→ What the exercise asks:
Count the lines in the items below that contain the string "output", matching case exactly, and reply with only that number.
(Data records Opens)
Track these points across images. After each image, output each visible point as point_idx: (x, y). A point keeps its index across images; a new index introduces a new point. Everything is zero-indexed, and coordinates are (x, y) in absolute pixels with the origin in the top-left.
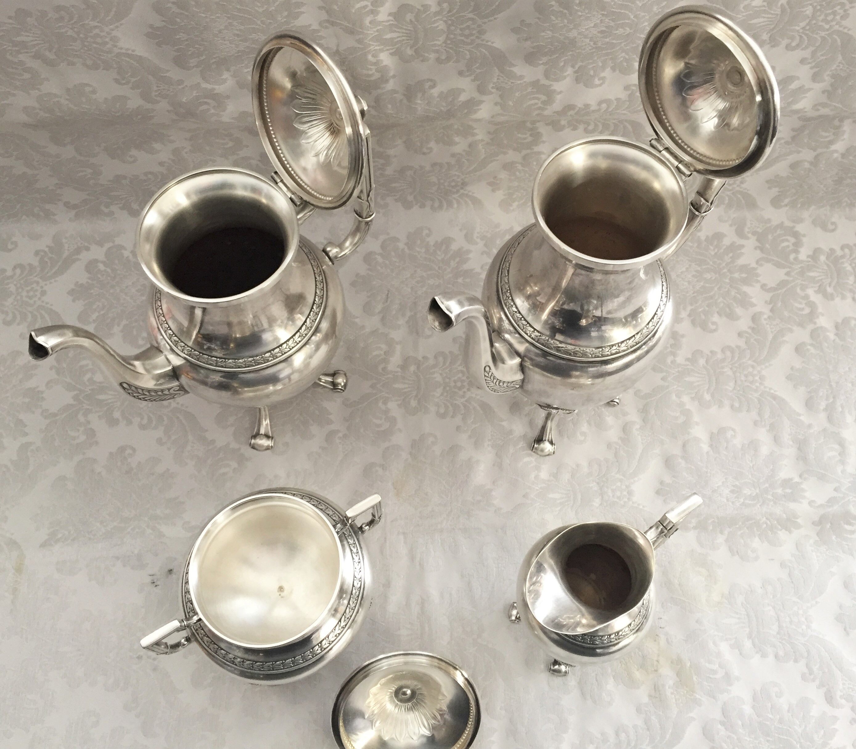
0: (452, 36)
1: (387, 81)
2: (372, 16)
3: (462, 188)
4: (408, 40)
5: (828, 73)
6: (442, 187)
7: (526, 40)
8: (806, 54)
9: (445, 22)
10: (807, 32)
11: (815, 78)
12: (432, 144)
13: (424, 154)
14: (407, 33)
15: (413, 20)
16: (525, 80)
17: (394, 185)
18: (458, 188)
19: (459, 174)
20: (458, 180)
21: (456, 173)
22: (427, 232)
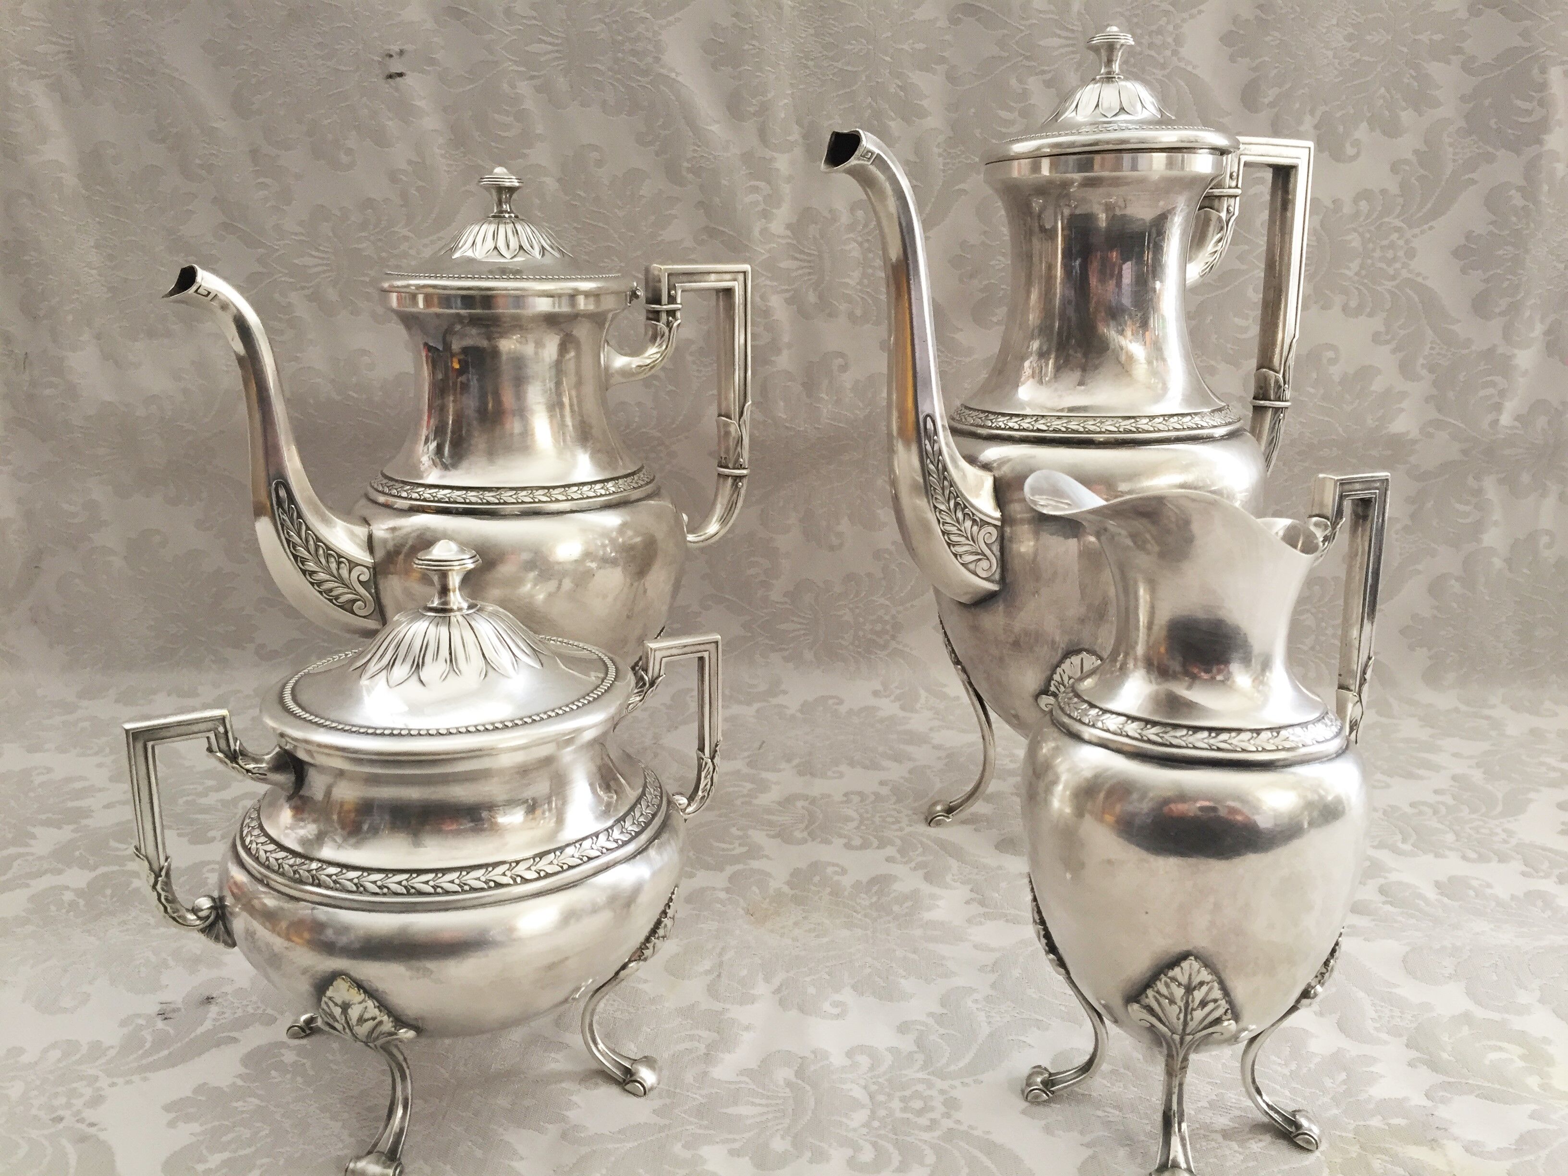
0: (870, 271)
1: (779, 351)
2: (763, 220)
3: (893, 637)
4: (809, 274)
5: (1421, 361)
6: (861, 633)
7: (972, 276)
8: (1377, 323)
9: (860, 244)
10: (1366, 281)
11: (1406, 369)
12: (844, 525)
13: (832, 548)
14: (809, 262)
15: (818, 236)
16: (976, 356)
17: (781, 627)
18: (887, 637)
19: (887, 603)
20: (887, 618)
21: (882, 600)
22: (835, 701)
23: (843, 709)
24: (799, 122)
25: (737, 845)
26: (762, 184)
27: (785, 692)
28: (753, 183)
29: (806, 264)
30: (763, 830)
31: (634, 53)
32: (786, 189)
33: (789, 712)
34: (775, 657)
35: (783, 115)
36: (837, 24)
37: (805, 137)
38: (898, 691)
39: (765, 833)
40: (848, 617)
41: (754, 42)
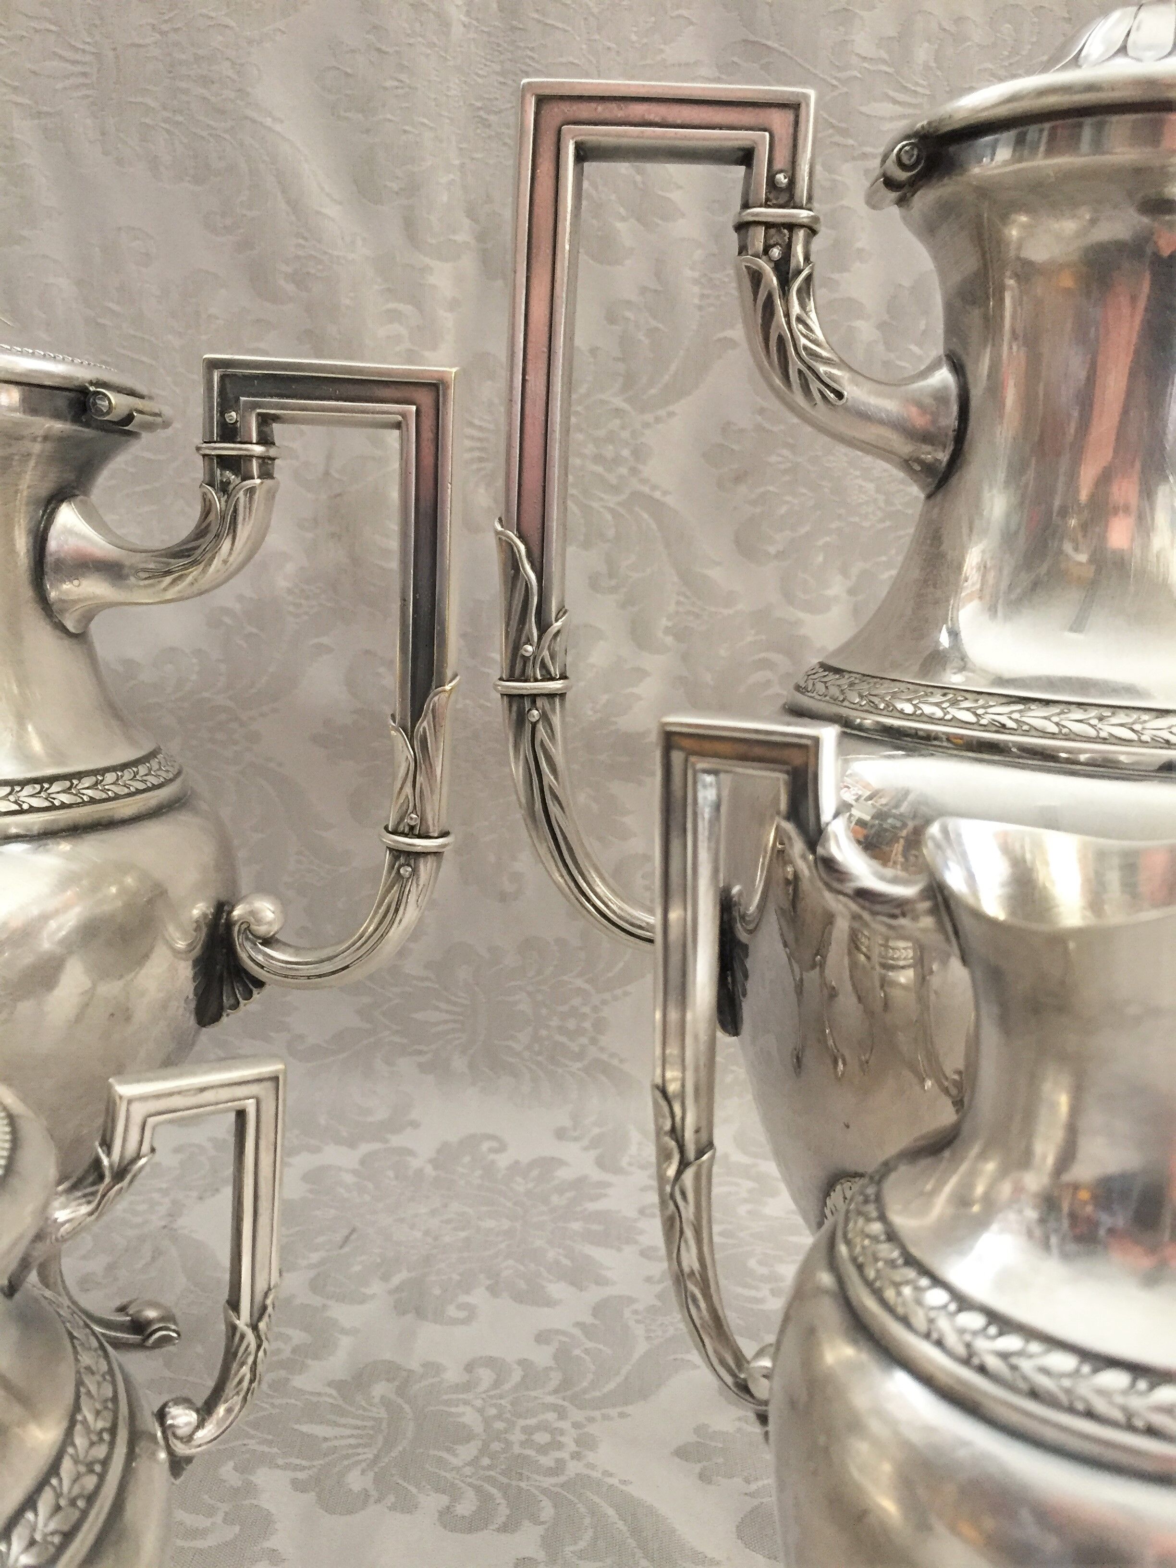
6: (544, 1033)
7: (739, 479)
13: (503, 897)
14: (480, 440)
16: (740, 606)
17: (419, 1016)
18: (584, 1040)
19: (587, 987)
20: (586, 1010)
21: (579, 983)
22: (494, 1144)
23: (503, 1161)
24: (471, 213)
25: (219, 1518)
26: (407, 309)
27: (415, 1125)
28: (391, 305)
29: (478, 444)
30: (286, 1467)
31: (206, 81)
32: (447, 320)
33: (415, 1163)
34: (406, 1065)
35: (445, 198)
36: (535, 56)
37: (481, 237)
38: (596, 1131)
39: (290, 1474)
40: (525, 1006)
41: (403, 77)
(Data records Closes)
→ Answer space:
1